We selected six genomes, i.e., those of A. arabicum, A. lyrata, C. rubella, E. yunnanense, S. parvula and L. maritima, to identify orthologs for analyzing positive selection. First, Proteinortho v6.0.21¹⁰³ was used to detect orthologs among the six genomes. Next, we used the PosiGene v0.1¹⁰⁴ pipeline for genome-wide detection of the genes with positive selection and specified the L. maritima clade as the foreground branch. Finally, PSGs were identified based on an FDR-corrected P value < 0.05.

Author contributions

Q.H., J.L., and Z.X. designed the research; L.Z. collected the materials and performed genome sequencing; L.H., Y.M., W.Y., T.L., J.J., L.W., and L.F. conducted the genome assembly, annotation and evolution-related data analysis; L.H., Q.H., and J.L. wrote the paper.

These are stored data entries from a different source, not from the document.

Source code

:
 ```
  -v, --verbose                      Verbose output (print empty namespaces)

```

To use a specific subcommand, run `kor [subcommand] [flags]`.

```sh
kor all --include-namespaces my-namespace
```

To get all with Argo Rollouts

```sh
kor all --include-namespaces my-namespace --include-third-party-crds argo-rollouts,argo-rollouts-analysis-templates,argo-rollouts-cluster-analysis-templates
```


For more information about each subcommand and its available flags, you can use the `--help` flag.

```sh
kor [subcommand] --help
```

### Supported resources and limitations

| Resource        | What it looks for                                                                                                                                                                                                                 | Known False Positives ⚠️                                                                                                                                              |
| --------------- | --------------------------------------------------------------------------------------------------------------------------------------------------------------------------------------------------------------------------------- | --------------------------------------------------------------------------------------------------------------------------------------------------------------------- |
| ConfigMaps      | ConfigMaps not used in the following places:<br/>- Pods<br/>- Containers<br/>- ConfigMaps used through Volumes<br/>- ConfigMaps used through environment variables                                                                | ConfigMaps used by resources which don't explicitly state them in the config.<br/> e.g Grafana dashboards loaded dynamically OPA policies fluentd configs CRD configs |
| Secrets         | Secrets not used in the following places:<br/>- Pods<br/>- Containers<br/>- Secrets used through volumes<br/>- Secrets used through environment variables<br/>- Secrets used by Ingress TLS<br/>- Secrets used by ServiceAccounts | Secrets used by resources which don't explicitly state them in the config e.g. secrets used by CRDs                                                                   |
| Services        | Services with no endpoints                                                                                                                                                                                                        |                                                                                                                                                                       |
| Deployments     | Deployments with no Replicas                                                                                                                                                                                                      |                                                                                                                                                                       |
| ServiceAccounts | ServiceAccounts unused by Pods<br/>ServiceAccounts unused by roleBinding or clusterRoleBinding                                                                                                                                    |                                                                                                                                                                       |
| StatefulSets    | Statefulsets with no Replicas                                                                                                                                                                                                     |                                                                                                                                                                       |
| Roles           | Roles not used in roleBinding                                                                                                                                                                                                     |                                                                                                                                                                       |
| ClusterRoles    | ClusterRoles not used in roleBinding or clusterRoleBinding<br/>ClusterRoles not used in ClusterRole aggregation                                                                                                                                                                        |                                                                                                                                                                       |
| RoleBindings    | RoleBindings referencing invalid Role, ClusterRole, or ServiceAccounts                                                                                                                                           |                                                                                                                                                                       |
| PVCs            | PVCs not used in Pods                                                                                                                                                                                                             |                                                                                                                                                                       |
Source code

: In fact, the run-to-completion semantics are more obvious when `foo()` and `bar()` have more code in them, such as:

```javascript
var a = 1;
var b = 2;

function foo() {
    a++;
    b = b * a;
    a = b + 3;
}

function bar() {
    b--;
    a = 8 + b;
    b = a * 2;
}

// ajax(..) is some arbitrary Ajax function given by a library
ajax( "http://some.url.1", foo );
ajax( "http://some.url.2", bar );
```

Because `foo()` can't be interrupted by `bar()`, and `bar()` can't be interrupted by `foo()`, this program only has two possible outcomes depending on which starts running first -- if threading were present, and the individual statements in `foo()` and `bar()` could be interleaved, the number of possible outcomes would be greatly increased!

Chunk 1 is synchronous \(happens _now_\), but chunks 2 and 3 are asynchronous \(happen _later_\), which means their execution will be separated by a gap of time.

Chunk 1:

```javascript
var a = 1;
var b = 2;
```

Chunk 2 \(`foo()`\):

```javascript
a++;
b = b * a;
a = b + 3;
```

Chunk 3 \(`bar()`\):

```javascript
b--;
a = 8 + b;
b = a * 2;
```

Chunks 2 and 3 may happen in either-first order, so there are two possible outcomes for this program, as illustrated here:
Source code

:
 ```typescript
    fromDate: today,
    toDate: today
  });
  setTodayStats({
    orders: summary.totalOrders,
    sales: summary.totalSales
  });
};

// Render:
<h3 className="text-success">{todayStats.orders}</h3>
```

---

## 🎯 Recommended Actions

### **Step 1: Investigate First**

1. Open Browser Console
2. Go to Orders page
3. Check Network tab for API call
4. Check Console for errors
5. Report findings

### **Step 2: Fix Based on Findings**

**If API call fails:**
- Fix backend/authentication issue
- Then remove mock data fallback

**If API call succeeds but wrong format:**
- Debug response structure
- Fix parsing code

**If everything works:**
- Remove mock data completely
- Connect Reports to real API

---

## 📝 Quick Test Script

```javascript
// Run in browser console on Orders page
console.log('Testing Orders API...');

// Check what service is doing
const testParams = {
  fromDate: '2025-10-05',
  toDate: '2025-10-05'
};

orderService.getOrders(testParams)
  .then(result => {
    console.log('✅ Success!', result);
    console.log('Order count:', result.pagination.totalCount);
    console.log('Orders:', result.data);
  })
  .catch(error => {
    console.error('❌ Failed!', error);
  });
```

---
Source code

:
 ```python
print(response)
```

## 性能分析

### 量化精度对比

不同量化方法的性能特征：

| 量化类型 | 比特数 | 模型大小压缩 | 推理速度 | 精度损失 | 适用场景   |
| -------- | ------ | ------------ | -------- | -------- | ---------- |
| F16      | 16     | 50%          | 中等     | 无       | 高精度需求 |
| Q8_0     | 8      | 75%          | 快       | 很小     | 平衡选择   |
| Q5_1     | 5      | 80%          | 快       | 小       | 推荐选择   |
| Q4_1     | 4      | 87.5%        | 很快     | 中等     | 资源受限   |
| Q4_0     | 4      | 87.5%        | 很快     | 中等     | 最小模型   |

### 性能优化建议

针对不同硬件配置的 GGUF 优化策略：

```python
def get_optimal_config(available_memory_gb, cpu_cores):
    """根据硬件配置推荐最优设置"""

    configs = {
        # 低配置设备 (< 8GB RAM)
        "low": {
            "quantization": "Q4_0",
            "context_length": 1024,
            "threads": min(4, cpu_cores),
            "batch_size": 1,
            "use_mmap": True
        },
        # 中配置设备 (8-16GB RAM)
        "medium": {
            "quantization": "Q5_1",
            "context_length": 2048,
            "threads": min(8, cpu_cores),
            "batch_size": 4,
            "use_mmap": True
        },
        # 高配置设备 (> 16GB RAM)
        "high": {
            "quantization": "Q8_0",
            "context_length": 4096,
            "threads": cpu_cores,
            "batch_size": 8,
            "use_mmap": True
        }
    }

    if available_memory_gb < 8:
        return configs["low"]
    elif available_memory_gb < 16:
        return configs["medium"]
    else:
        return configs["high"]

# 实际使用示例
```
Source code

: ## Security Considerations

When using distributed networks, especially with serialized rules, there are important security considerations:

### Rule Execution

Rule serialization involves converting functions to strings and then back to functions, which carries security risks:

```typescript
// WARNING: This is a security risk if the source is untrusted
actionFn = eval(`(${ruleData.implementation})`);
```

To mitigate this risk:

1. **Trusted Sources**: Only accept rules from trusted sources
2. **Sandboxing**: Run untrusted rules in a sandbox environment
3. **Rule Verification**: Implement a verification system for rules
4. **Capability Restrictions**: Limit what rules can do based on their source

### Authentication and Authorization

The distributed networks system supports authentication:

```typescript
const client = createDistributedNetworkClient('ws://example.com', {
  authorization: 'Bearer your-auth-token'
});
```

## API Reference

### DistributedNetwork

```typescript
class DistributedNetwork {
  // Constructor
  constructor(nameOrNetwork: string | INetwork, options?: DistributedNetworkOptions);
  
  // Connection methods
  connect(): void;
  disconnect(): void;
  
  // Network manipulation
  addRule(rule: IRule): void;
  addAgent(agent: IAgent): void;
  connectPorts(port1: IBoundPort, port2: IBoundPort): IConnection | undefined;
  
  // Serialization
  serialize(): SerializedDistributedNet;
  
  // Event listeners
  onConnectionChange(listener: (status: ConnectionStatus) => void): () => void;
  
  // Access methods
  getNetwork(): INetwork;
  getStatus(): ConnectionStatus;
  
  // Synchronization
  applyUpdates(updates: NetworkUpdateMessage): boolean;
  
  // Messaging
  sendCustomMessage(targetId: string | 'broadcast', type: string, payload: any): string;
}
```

All authors read and approved the final paper.

Data availability

Raw Illumina-short reads and Hi–C reads used for de novo whole-genome assembly have been deposited in the National Center for Biotechnology Information (NCBI) Sequence Read Archive database under accession number PRJNA630530. The genome and related annotation data have been deposited in the National Genomics Data Center (PRJCA002888).

Conflict of interest

The authors declare that they have no conflict of interest.

Supplementary information

Supplementary Information accompanies this paper at (10.1038/s41438-020-00422-w).